L’homme nu…
L’HOMME NU OU LA DICTATURE INVISIBLE DU NUMERIQUE
Grâce à la complicité entre un écrivain, Marc Dugain et un journaliste d’investigation, Christophe Labbé, ce petit livre de 186 pages provoque un questionnement sur ce que nous pouvons devenir dans ce monde envahi par le numérique.
Les auteurs ne sont pas catastrophistes, mais ils s’ interrogent sur les risques de « reformater » l’humanité. Comment garder une conscience critique face à cette nouvelle dictature des Big Data qui nous menace ? Les auteurs se révoltent comme Platon dans le mythe de la caverne : dans le monde des Big Data, nous sommes enchainés comme jamais à des illusions, c’est comme si on nous avait encapsulé dans un miroir déformant, le reflet de la réalité devenu dans nos têtes plus important que la réalité elle-même. De même, ils se réfèrent à Georges Orwell dans son livre « 1984 » : le monde des Big Data est celui d’une hégémonie douce mais totalitaire !
C’est un ouvrage percutant voir militant pour lutter contre deux idées soutenues par les Big Data, mais qui sont insupportables pour ces deux humanistes qui ont écrit tous les deux sur les méfaits de la guerre:
– supprimer le hasard, l’imprévisible. Quantifier, mesurer, étalonner telle est la norme imposée, surtout ne jamais travailler sur les causes, mais uniquement sur les résultats.

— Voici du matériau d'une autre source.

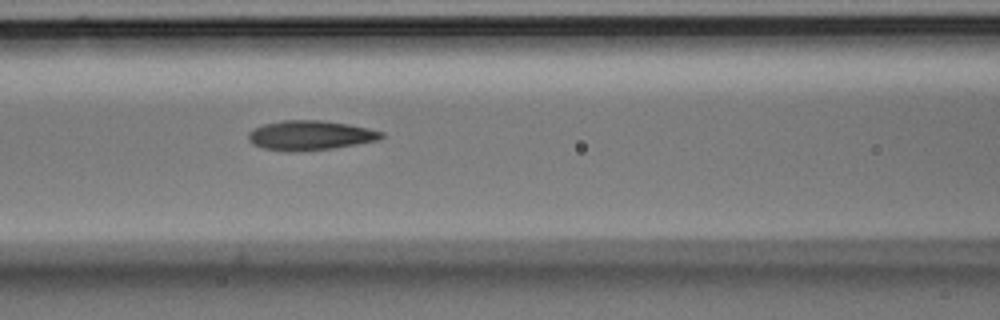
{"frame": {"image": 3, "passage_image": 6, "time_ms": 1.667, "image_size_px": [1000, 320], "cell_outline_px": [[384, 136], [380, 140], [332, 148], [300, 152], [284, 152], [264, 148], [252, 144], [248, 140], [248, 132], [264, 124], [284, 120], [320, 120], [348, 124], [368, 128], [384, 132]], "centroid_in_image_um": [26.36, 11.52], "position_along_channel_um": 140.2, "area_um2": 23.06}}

– annuler l’Etat dans sa forme actuelle. La démocratie est inadaptée, et est l’ennemi à abattre. Les règles de régulation du commerce sont obsolètes.
C’est un livre de résistance, puisque aujourd’hui, il s’agit de remettre l’humain au centre, de protéger la sensibilité, l’intuition, l’intelligence du chaos comme moteurs de l’être humain. C’est lutter contre cette nouvelle guerre du numérique qui veut faire de nous uniquement des produits de consommation.
Mireille Flageul
Marc Dugain et Christophe Labbé , L’HOMME NU OU LA DICTATURE INVISIBLE DU NUMERIQUE , Pocket, 2017 (192 p.)
Lecture complémentaire : LE NAVIGATEUR OBSOLETE de Virgile Stark –
Virgile Stark, bibliothécaire à la BNF est « un accro » aux réseaux sociaux et dénonce ses méfaits : « La page écran m’attire irrésistiblement hors d’elle, comme si elle m’invitait sans cesse à fureter et à me perdre. Je ne puis demeurer concentré plus d’une minute ». Le réseau, sa tentaculaire présence nous envahit, nous colonise et nous transforme. Nous sommes des « internés ». Une fièvre s’empare de nous. Comment ne pas céder à l’ivresse de l’échange, à l’absence de confrontation, à la réponse immédiate qui nous donne la toute-puissance ? Un livre qui dérange et qui fait réfléchir sur notre liberté.
Virgile Stark, Le Navigateur obsolète, Les Belles letttres, 2016 (140 p.)